Apprehensions of the Punjab and West Bengal governments that the extension of the Border Security Force’s jurisdiction would encroach upon their power is “ill-founded”, the Centre told the Parliament on Tuesday.

In October, the Centre had extended the BSF’s area of operation in the two states, as well as in Assam to 50 kilometres from the international border, from the earlier jurisdiction of 15 kilometres.
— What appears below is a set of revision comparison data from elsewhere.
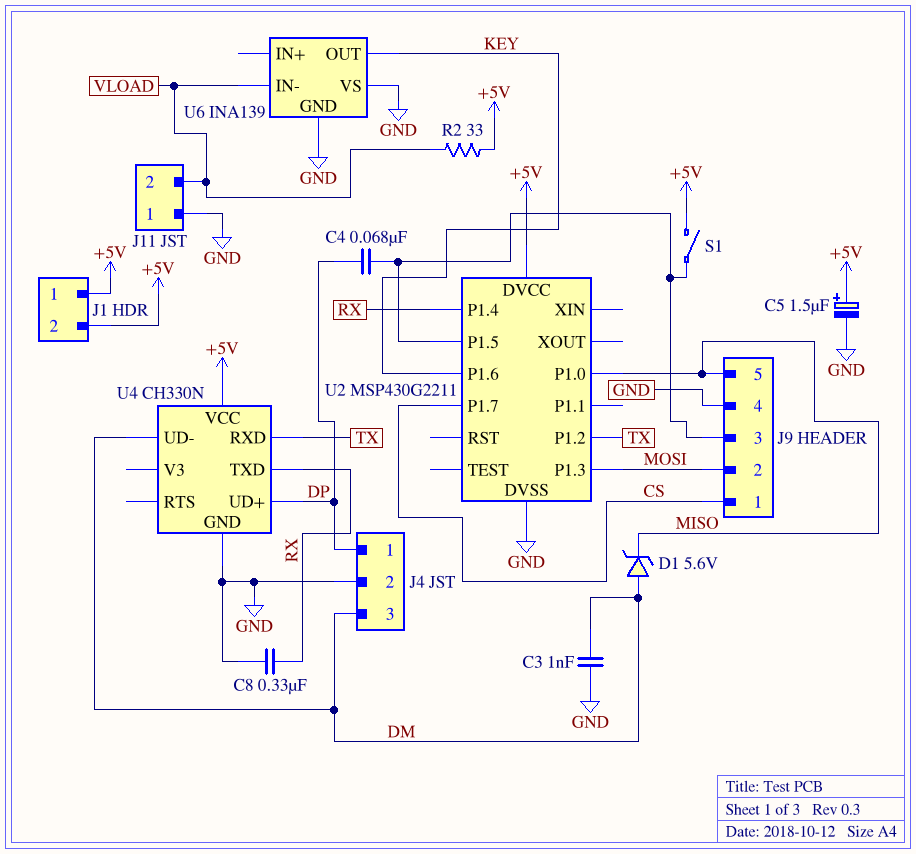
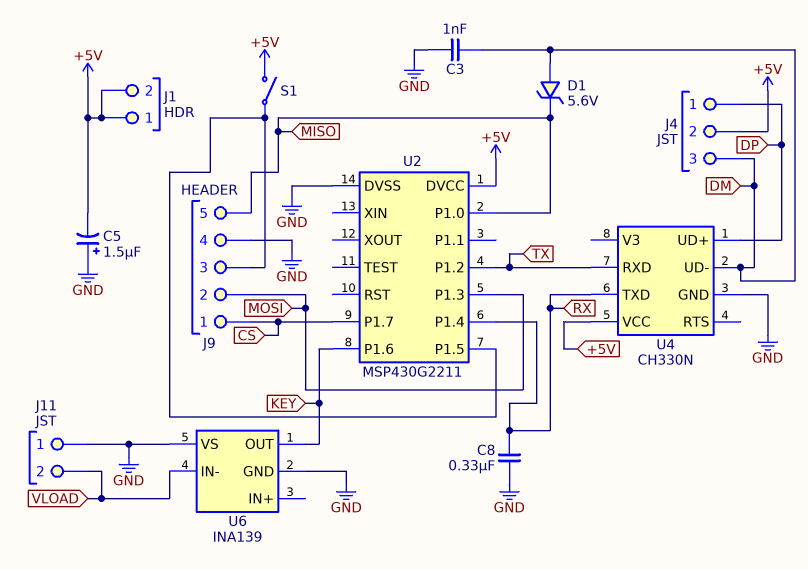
C4: 68nF (DP, J9/3) -> none
C5: 1.5uF (plus +5V, minus GND) -> 1.5uF (plus GND, minus +5V)
J4 pin 2: GND -> +5V
R2: 33 (+5V, VLOAD) -> none

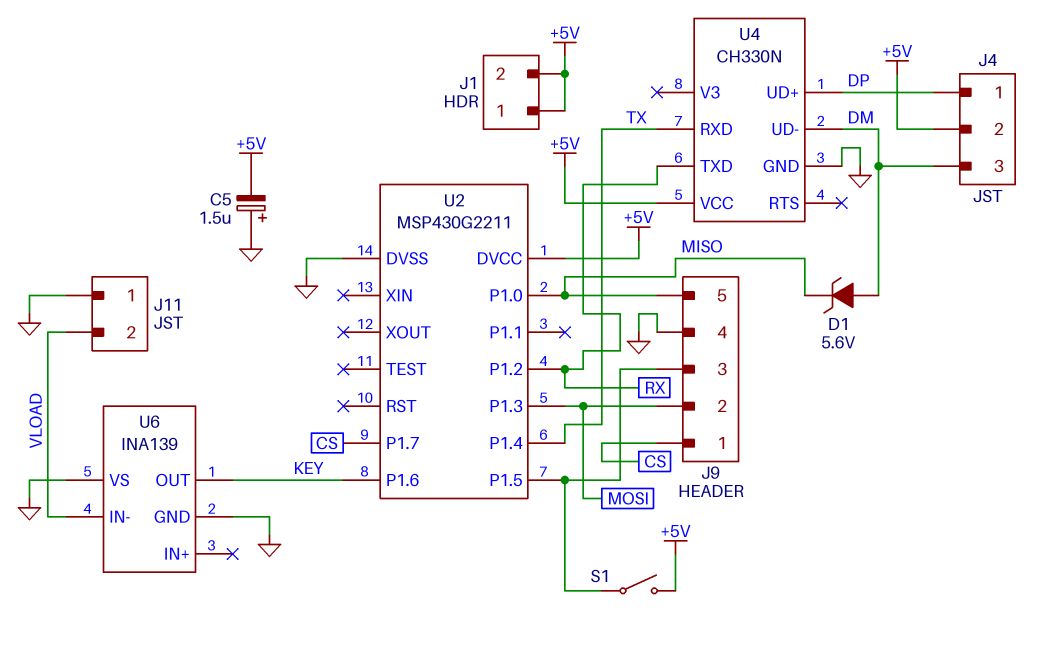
C3: 1nF (DM, GND) -> none
C8: 330nF (GND, RX) -> none
U2 pin P1.2: TX -> RX
U2 pin P1.4: RX -> TX

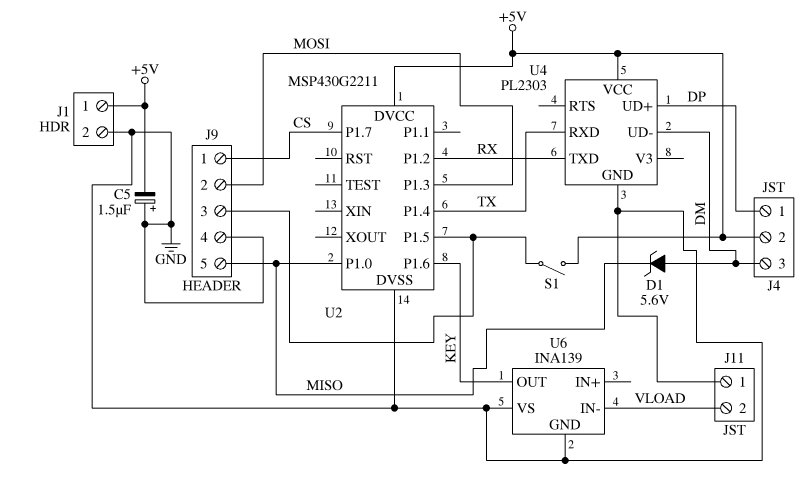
J1 pin 2: +5V -> GND
U4: CH330N -> PL2303

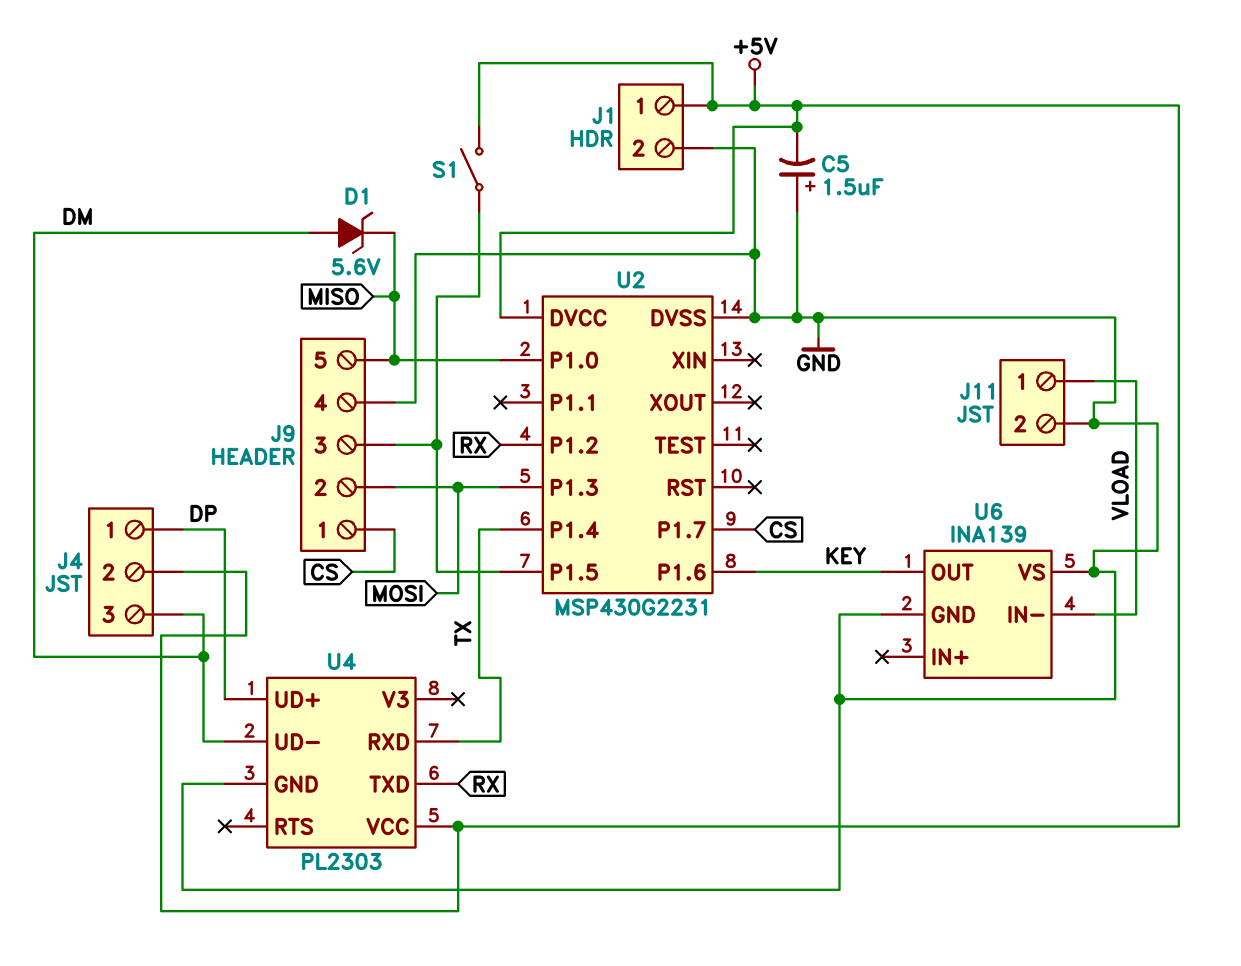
J11 pin 1: GND -> VLOAD
J11 pin 2: VLOAD -> GND
U2: MSP430G2211 -> MSP430G2231

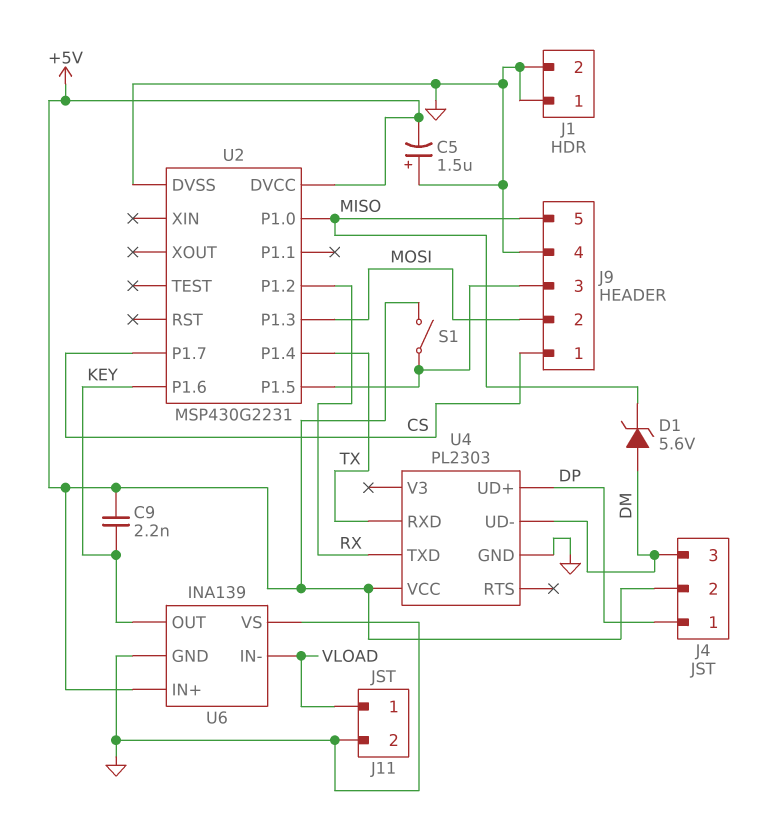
C9: none -> 2.2nF (+5V, KEY)
J1 pin 1: +5V -> GND
U6 pin IN+: none -> +5V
Punjab and West Bengal Assemblies have passed resolutions against the order and demanded that the Centre withdraw it.

On Tuesday, Congress Lok Sabha MPs Ravneet Singh and Deepak Baij and Trinamool Congress’ Saugata Roy asked the Centre whether it planned to look into the states’ concerns about the order.

“Their apprehension are ill-founded,” Minister of State for Home Affairs Nityanand Rai said in response. “The extension of territorial jurisdiction of BSF would result in better and more effective control on trans-border crimes in conjunction and co-operation with state police.”

The MPs also asked the Centre if the states had been consulted before it took the decision.

In response, Rai said that under Section 139(1) (i) of the BSF Act, 1968, the Centre can confer powers and duties on the members of the BSF “in respect of any Central Acts for the purposes specified therein”.

Meanwhile, BSF Director General Pankaj Kumar Singh has said that in West Bengal and Assam, demographic changes could have led to the enhancement of the force’s jurisdiction, The Hindu reported.

“Demographic balance has changed in Bengal and Assam leading to revolt among the people… voting pattern has changed in the neighbouring border districts,” Singh said at a press briefing. “The government thinking was that this notification can help in catching the infiltrators.”